Carlos Lopez-Cantera has a new title to go along with Florida's Lieutenant Governor..."Snake Hunter."
He went hunting this week with one of 25 hunters chosen by the South Florida Water Management District to get rid of non-native invasive Burmese pythons in the Everglades.
"It came in at 15 feet, 10 inches, it weighed over a hundred pounds and it had 74 eggs inside it."
Lopez-Cantera tells us he wants to bring attention to the pilot program that wraps up on June 1.
"They've been wreaking havoc in the ecosystem of the Everglades. Very few predators prey on pythons. They can lay up to 84 eggs every year, so anything we can do to reduce the numbers we need to pursue because it really is making an unfortunate and detrimental impact on the Everglades ecosystem."
He made the capture with Tom Rahill, who heads up the "Swamp Apes" program, which takes veterans on hunts to remove invasive animals from the Everglades.
Hunters taking part in the South Florida Water Management District's 2 month hunt get paid minimum wage for up to 8 hours per day, along with $50 for each python measuring up to 4 feet. An extra $25 is paid for each foot above 4 feet, plus an additional $100 for each eliminated python found with eggs.

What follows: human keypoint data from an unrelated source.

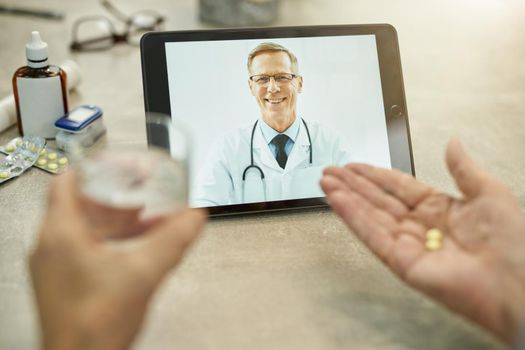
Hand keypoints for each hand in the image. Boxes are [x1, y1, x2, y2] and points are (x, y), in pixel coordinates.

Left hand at [29, 171, 206, 349]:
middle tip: (137, 190)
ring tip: (142, 217)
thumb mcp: (143, 273)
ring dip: (112, 219)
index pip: (68, 181)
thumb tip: (195, 217)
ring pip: (82, 226)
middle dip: (113, 195)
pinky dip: (108, 240)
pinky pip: (82, 247)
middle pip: (78, 202)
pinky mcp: (61, 281)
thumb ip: (173, 240)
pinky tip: (133, 248)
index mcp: (61, 233)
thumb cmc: (95, 324)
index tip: (118, 165)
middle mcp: (49, 246)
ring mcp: (53, 265)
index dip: (95, 167)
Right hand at [320, 139, 524, 343]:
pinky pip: (372, 236)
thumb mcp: (490, 192)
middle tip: (330, 170)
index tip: (354, 165)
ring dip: (346, 198)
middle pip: (378, 199)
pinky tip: (337, 200)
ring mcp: (409, 244)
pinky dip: (353, 217)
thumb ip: (463, 168)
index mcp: (439, 208)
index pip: (397, 187)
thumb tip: (453, 142)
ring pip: (370, 216)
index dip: (374, 174)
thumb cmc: (513, 242)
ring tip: (325, 181)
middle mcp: (420, 226)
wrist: (517, 281)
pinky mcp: (401, 262)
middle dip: (353, 184)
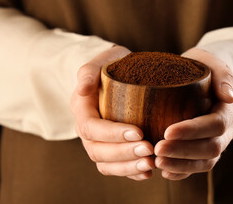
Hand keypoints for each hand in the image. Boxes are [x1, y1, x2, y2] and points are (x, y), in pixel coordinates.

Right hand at [70, 45, 154, 180]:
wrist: (118, 74)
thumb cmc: (113, 65)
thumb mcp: (103, 60)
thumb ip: (89, 72)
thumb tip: (83, 89)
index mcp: (82, 109)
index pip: (92, 128)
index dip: (113, 133)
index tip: (139, 131)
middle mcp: (87, 130)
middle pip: (98, 150)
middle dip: (124, 153)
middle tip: (149, 149)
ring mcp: (98, 142)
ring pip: (105, 163)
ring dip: (127, 167)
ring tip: (150, 164)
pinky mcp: (111, 149)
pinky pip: (115, 168)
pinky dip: (130, 173)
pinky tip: (148, 172)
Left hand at [154, 48, 232, 179]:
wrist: (203, 77)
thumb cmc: (202, 66)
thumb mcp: (210, 61)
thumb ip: (223, 75)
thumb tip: (229, 98)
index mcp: (230, 108)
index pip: (216, 124)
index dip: (193, 130)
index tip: (167, 131)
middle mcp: (229, 129)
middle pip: (211, 147)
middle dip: (184, 150)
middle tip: (157, 149)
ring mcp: (219, 141)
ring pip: (207, 161)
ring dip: (182, 164)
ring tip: (158, 162)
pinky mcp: (207, 150)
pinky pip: (199, 167)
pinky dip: (183, 171)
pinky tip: (165, 172)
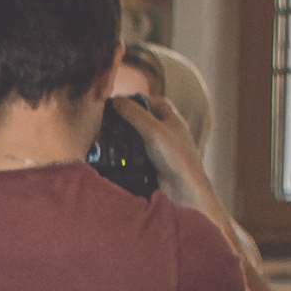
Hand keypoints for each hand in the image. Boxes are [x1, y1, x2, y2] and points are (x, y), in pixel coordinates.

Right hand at [111, 93, 215, 210]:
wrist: (183, 190)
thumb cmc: (176, 158)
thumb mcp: (153, 130)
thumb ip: (134, 114)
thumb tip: (116, 100)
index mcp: (173, 120)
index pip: (156, 102)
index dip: (139, 100)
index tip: (120, 102)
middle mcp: (168, 134)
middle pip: (145, 121)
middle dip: (128, 120)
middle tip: (109, 121)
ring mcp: (160, 151)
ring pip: (138, 140)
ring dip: (124, 140)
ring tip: (106, 139)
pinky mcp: (152, 167)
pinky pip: (135, 157)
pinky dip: (125, 157)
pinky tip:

The Lieutenant Governor also talked a bit about the state budget, which has still not been signed into law by Gov. Scott, who's unhappy about cuts in funding to the state's tourism and business incentive agencies, among other things.
Lopez-Cantera says that Scott is reviewing it.
"He hasn't reached a decision. He and I are both disappointed in the manner in which the Legislature went through the budget process this year. There were a lot of decisions made in secret. The public and even our office didn't find out about a lot of the decisions made until the press was reporting on it. He's going to do what he does and he's going to make the decision that's best for Floridians like he always does."
The governor could sign the budget, do a line-item veto or veto the whole thing.